A MITASC story contributed by Tessa Weiss
Attending the Net Impact Conference was a valuable and eye-opening experience for me. At the beginning of each day of the conference we heard from speakers actively working in their communities to make both a positive social and environmental impact. From speakers describing their work making coats that double as sleeping bags for the homeless, to starting a national gun violence awareness and policy activism group, to developing meatless alternatives to traditional meat products, we heard from people sharing a passion and creativity for thinking beyond the status quo and striving to make a difference in their niche. We then broke out into smaller sessions for the rest of the day. The sessions I chose to attend primarily focused on the responsibility of corporations in fostering sustainable behavior, the role of corporations to speak out on climate policy, shareholders versus stakeholders in a company, and impact investing.
Since the conference, I have been fascinated by the role of corporations in driving progress on climate and have had many conversations about the balance between corporation and the individual in creating change. A central question I have been grappling with is which entity is responsible for initially driving the change? As corporations seek profits and will respond to the desires and actions of their shareholders, the individual consumer has a responsibility to use their behavior to make companies value sustainability. Consumers can choose to purchase from, invest in, and work for companies committed to sustainability as a way to show the industry that sustainability is something they value. However, consumers shouldn’t be the only ones responsible for monitoring and responding to the ethics of a company’s action. Companies should also be accountable for acting morally and aligning their actions with what is right rather than what will make the most money. We learned about several forward-thinking companies that are choosing to value both their shareholders and stakeholders, which in turn led them to adopting a more sustainable practice and creating a more broad definition of company success than profit alone.
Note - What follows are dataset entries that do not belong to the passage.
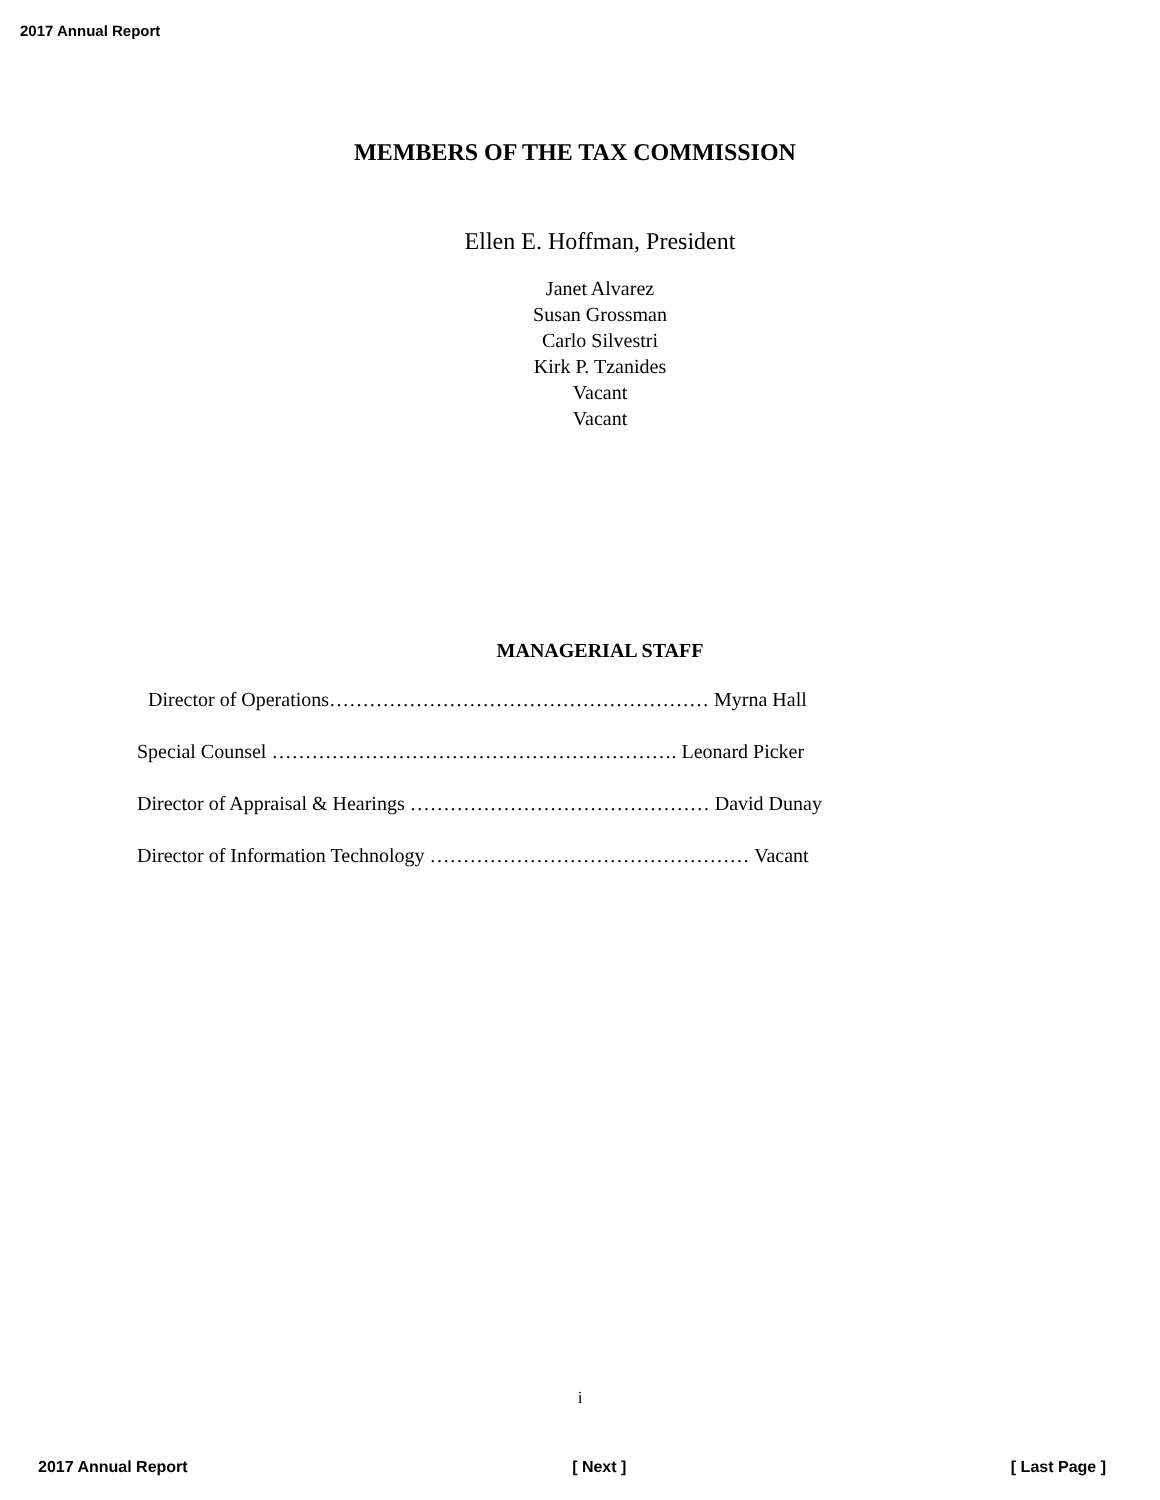2017 Annual Report
MEMBERS OF THE TAX COMMISSION
Ellen E. Hoffman, President
Janet Alvarez
Susan Grossman
Carlo Silvestri
Kirk P. Tzanides
Vacant
Vacant
MANAGERIAL STAFF
Director of Operations………………………………………………… Myrna Hall
Special Counsel ……………………………………………………. Leonard Picker
Director of Appraisal & Hearings ……………………………………… David Dunay
Director of Information Technology ………………………………………… Vacant
i
2017 Annual Report [ Next ] [ Last Page ]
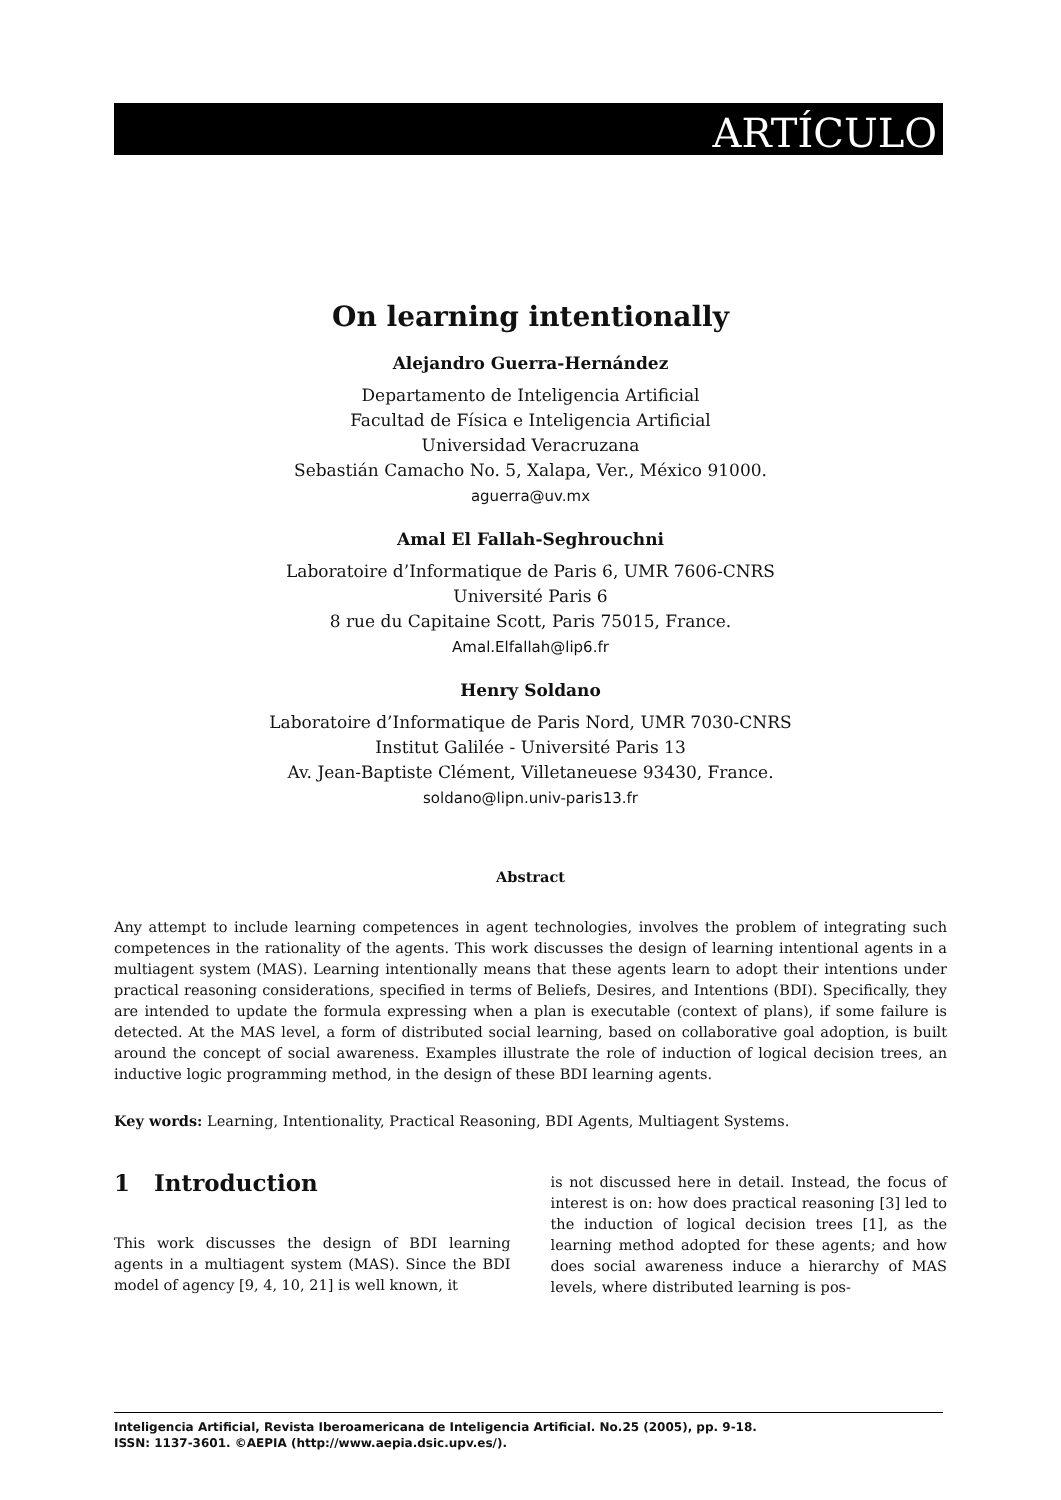ARTÍCULO
On learning intentionally
Alejandro Guerra-Hernández
Departamento de Inteligencia Artificial
Facultad de Física e Inteligencia Artificial
Universidad Veracruzana
Sebastián Camacho No. 5, Xalapa, Ver., México 91000.
aguerra@uv.mx
Amal El Fallah-Seghrouchni
Laboratoire d’Informatique de Paris 6, UMR 7606-CNRS
Université Paris 6
8 rue du Capitaine Scott, Paris 75015, France.
Amal.Elfallah@lip6.fr
Henry Soldano
Laboratoire d’Informatique de Paris Nord, UMR 7030-CNRS
Institut Galilée - Université Paris 13
Av. Jean-Baptiste Clément, Villetaneuese 93430, France.
soldano@lipn.univ-paris13.fr
Abstract
Any attempt to include learning competences in agent technologies, involves the problem of integrating such competences in the rationality of the agents. This work discusses the design of learning intentional agents in a multiagent system (MAS). Learning intentionally means that these agents learn to adopt their intentions under practical reasoning considerations, specified in terms of Beliefs, Desires, and Intentions (BDI). Specifically, they are intended to update the formula expressing when a plan is executable (context of plans), if some failure is detected. At the MAS level, a form of distributed social learning, based on collaborative goal adoption, is built around the concept of social awareness. Examples illustrate the role of induction of logical decision trees, an inductive logic programming method, in the design of these BDI learning agents.
Key words: Learning, Intentionality, Practical Reasoning, BDI Agents, Multiagent Systems.
1 Introduction
This work discusses the design of BDI learning agents in a multiagent system (MAS). Since the BDI model of agency [9, 4, 10, 21] is well known, it
is not discussed here in detail. Instead, the focus of interest is on: how does practical reasoning [3] led to the induction of logical decision trees [1], as the learning method adopted for these agents; and how does social awareness induce a hierarchy of MAS levels, where distributed learning is pos-
Inteligencia Artificial, Revista Iberoamericana de Inteligencia Artificial. No.25 (2005), pp. 9-18.
ISSN: 1137-3601. ©AEPIA (http://www.aepia.dsic.upv.es/).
Until this conference I had never been exposed to anyone working as a “sustainability director” at a company and trying to drive change from the inside. It was insightful to learn from the experience of these individuals, understand the challenges of being the one voice urging for sustainable behavior for the company, and familiarize myself with a new possible career path. At MIT we are not exposed to as many career opportunities focused on sustainability. The main career path I have been exposed to in the realm of sustainability has been working as an engineer at a clean energy company. Looking forward to my career, this conference increased my awareness of various paths I could take and could possibly be interested in pursuing at some point in my life. Overall, this conference was an incredibly valuable complement to my MIT education and I am grateful for the opportunity to have attended it.